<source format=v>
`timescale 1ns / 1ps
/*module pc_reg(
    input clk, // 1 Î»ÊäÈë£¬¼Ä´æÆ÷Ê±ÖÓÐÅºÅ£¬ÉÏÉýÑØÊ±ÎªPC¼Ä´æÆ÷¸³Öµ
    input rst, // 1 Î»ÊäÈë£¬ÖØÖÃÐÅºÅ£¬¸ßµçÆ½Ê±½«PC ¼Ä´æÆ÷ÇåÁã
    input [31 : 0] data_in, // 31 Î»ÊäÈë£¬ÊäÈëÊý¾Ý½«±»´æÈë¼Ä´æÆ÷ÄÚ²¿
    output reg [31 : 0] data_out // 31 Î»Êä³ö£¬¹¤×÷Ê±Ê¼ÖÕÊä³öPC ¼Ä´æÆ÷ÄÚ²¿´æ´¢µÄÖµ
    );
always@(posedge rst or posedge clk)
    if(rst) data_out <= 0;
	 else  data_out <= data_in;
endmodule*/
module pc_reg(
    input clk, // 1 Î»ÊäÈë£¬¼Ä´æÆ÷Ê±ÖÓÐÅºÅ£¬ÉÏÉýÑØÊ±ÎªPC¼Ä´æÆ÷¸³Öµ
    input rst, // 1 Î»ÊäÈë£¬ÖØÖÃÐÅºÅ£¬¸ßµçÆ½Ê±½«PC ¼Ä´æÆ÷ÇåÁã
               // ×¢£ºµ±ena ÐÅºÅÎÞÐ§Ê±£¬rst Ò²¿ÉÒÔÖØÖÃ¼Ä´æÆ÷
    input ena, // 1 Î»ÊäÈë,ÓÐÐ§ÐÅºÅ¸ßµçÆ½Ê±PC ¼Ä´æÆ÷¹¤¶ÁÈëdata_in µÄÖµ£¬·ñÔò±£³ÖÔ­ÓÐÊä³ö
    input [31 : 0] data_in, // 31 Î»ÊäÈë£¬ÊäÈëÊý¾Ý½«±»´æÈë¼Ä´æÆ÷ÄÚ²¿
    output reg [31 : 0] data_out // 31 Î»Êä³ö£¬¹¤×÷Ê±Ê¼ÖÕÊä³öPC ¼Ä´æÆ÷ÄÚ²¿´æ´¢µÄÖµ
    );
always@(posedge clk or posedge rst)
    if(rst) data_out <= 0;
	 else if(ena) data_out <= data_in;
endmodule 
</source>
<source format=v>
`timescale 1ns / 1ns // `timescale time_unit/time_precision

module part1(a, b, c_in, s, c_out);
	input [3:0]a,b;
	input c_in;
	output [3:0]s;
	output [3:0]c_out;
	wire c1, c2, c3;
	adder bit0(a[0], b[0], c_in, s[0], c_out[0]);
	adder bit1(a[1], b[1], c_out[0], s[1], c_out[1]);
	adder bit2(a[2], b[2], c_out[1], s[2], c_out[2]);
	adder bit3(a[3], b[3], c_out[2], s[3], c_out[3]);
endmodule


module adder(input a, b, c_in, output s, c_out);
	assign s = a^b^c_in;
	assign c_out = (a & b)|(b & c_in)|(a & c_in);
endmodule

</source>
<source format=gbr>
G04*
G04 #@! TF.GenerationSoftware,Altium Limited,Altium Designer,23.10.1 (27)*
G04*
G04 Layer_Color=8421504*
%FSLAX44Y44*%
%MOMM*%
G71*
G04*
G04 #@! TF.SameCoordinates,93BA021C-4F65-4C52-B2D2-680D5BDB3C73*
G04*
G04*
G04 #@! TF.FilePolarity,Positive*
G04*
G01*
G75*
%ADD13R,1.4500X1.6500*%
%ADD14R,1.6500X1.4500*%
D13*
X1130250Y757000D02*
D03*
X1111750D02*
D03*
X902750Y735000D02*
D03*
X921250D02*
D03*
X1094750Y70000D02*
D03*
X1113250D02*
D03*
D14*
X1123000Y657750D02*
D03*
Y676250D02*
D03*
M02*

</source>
*-*-*
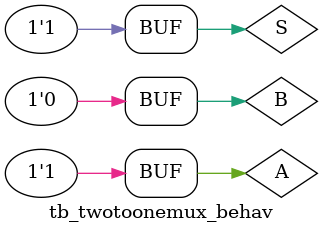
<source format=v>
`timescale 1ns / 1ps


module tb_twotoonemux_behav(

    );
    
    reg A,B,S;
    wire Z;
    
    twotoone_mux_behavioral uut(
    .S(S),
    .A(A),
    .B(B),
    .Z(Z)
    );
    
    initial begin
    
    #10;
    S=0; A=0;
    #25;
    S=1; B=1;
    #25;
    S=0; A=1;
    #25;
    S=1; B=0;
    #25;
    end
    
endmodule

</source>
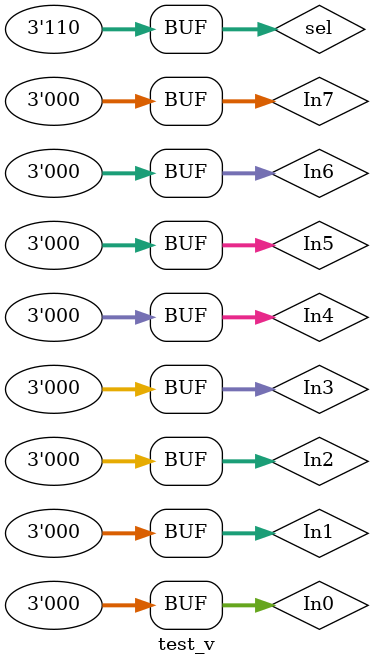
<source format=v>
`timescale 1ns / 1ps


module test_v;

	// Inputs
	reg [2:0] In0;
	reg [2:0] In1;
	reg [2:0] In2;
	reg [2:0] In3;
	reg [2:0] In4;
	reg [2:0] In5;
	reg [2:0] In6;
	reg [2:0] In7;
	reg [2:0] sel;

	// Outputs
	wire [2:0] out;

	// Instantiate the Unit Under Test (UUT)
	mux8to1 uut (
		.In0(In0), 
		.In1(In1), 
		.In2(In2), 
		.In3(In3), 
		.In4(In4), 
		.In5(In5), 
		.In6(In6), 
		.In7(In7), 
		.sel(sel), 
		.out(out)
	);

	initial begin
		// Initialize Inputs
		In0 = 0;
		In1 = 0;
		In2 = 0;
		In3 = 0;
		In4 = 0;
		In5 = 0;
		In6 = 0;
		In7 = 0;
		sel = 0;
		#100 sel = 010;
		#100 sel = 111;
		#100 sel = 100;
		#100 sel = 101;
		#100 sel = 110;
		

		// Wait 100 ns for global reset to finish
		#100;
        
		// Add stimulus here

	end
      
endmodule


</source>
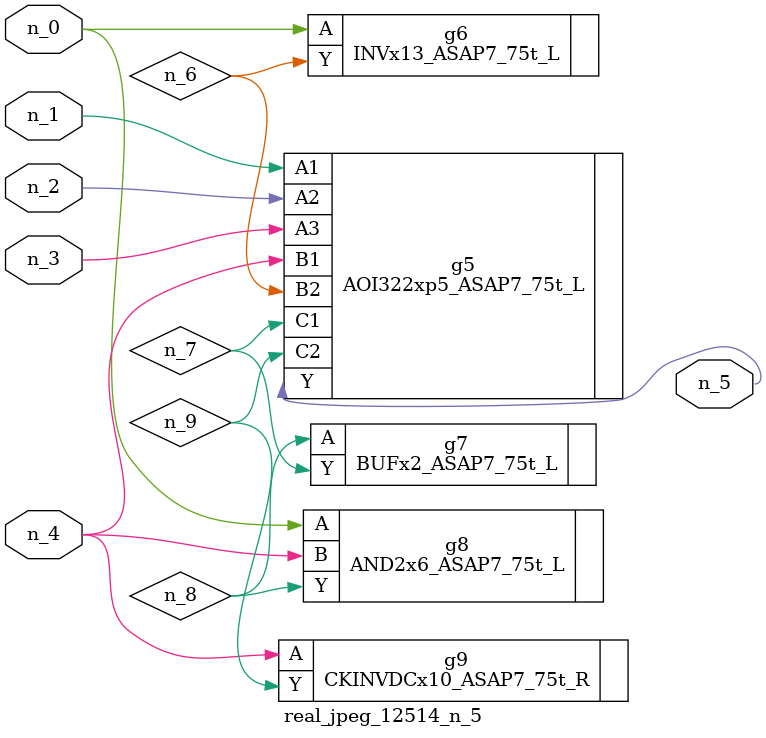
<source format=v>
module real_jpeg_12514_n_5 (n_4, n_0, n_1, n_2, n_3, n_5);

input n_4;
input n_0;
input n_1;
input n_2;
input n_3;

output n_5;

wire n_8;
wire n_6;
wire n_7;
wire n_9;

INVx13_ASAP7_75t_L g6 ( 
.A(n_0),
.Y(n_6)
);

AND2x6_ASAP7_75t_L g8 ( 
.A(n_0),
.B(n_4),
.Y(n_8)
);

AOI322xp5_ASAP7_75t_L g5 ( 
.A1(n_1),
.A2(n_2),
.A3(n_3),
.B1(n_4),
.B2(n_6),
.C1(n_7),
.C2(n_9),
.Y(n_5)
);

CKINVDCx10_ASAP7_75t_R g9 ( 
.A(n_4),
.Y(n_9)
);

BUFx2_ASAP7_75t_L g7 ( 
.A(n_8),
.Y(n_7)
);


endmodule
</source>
*-*-*
GOAL OF THE EXERCISE:
Write out only the lines that run from the line containing "module test_v;" through the line containing "#100 sel = 110;", both included, exactly as they appear above.

SOLUTION TO THIS TASK:
module test_v;

	// Inputs
	reg [2:0] In0;
	reg [2:0] In1;
	reg [2:0] In2;
	reg [2:0] In3;
	reg [2:0] In4;
	reg [2:0] In5;
	reg [2:0] In6;
	reg [2:0] In7;
	reg [2:0] sel;

	// Outputs
	wire [2:0] out;

	// Instantiate the Unit Under Test (UUT)
	mux8to1 uut (
		.In0(In0), 
		.In1(In1), 
		.In2(In2), 
		.In3(In3), 
		.In4(In4), 
		.In5(In5), 
		.In6(In6), 
		.In7(In7), 
		.sel(sel), 
		.out(out)
	);

	initial begin
		// Initialize Inputs
		In0 = 0;
		In1 = 0;
		In2 = 0;
		In3 = 0;
		In4 = 0;
		In5 = 0;
		In6 = 0;
		In7 = 0;
		sel = 0;
		#100 sel = 010;
		#100 sel = 111;
		#100 sel = 100;
		#100 sel = 101;
		#100 sel = 110;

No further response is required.